# Vineham T-Dog



## ctschetter (May 13, 2017)

just wondering if anyone has any experience with Vineham T-Dog bridge pups. Looking at doing a custom build Esquire and using that as the pup!


----------



## stanway (Mar 29, 2012)

I recently used a set of T-Dogs in a custom Tele build. I absolutely love Craig's pickups.

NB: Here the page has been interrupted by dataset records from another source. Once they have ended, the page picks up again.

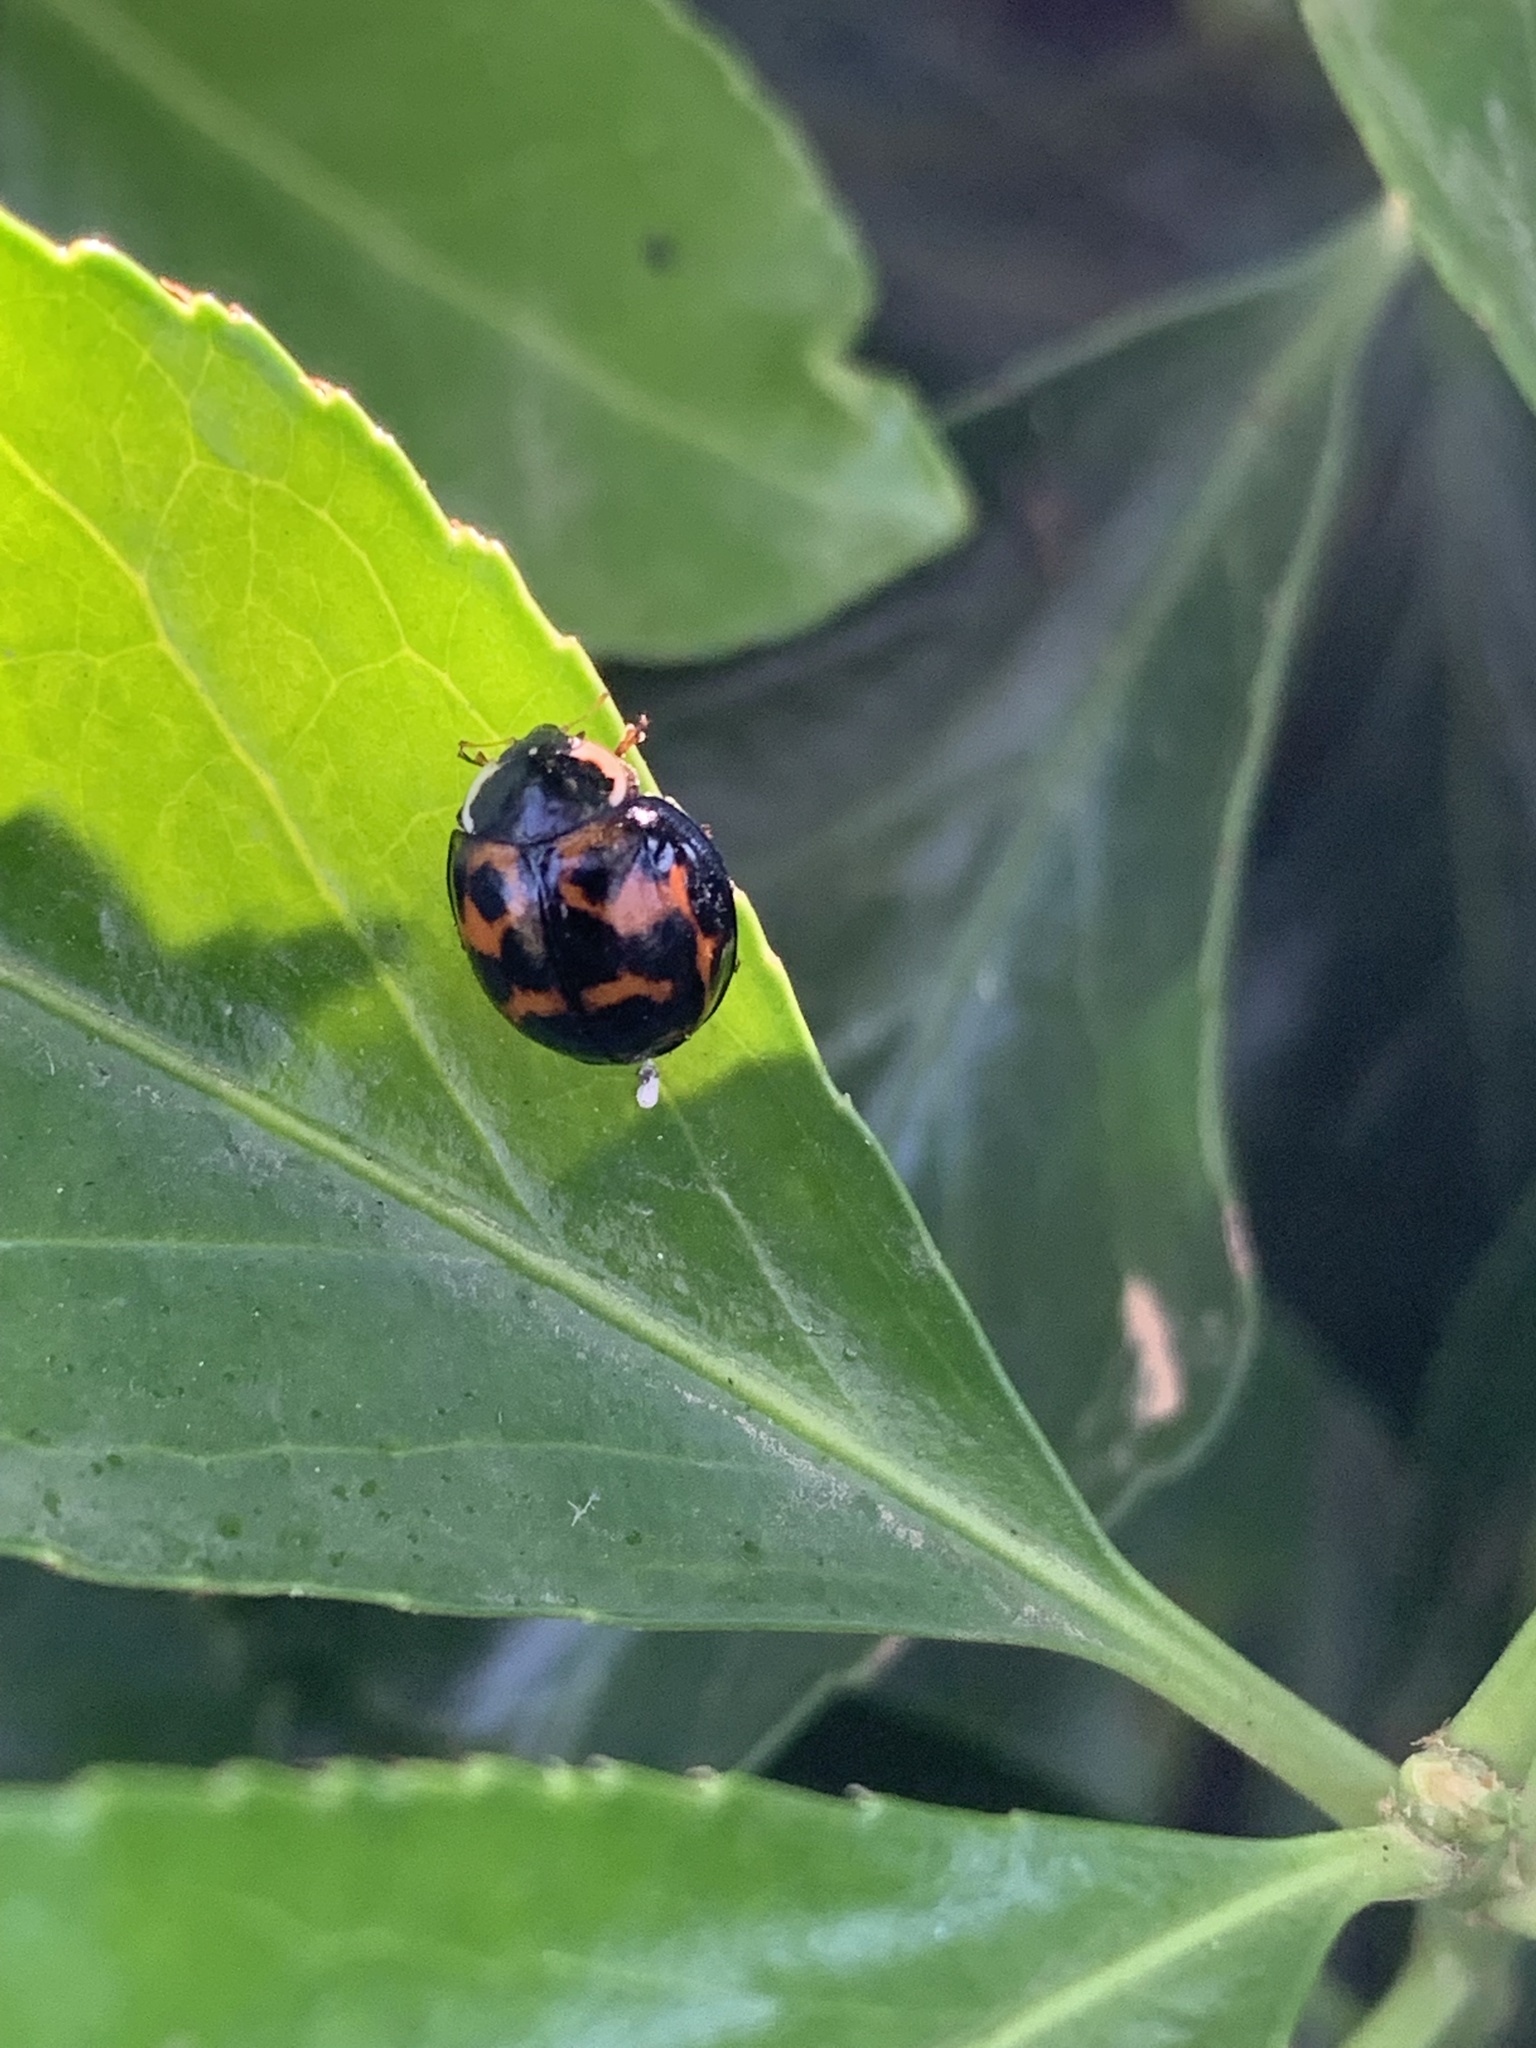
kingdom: Animalia
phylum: Arthropoda
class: Insecta
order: Coleoptera
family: Coccinellidae
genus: Harmonia
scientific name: Harmonia axyridis
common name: Harlequin ladybird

Here is a video of me using just the bridge pickup (with some dirt) through a 67' Champ:


----------



## ctschetter (May 13, 2017)

Those sound great! Nice bite. I went with those, should have my guitar in about a month or so!


----------



## rogue (Mar 18, 2017)

I have a set in the mail now for my current build. really looking forward to them, first tele style guitar.


----------



## rogue (Mar 18, 2017)

just installed the T-Dogs in my new project. Very very happy with these. I will be ordering another set. In fact I want to try a new of his pickups. very impressed.


----------



## mrfiftyfour (Jun 29, 2008)

Alright guys, I want a no bullshit answer. Do the T-Dogs sound anything like a P90?


----------



## rogue (Mar 18, 2017)

Yes


----------



## mrfiftyfour (Jun 29, 2008)

I've been eye balling these pups for awhile now. The price is sure right.


----------



## Granny Gremlin (Jun 3, 2016)

Just got a TDog neck only. Put it in a Squire. G tuner cracked off so I can't play it properly right now to see what the fuss is about 

Also, in middle position, it is out of phase with bridge. It's noticably quiter (than either pup solo) and scooped sounding in a kinda cool way. Not sure I don't like it, but the volume difference may be the show stopper. I will have to try reversing the leads to compare.... knowing me, I'll eventually be putting in a phase switch.


----------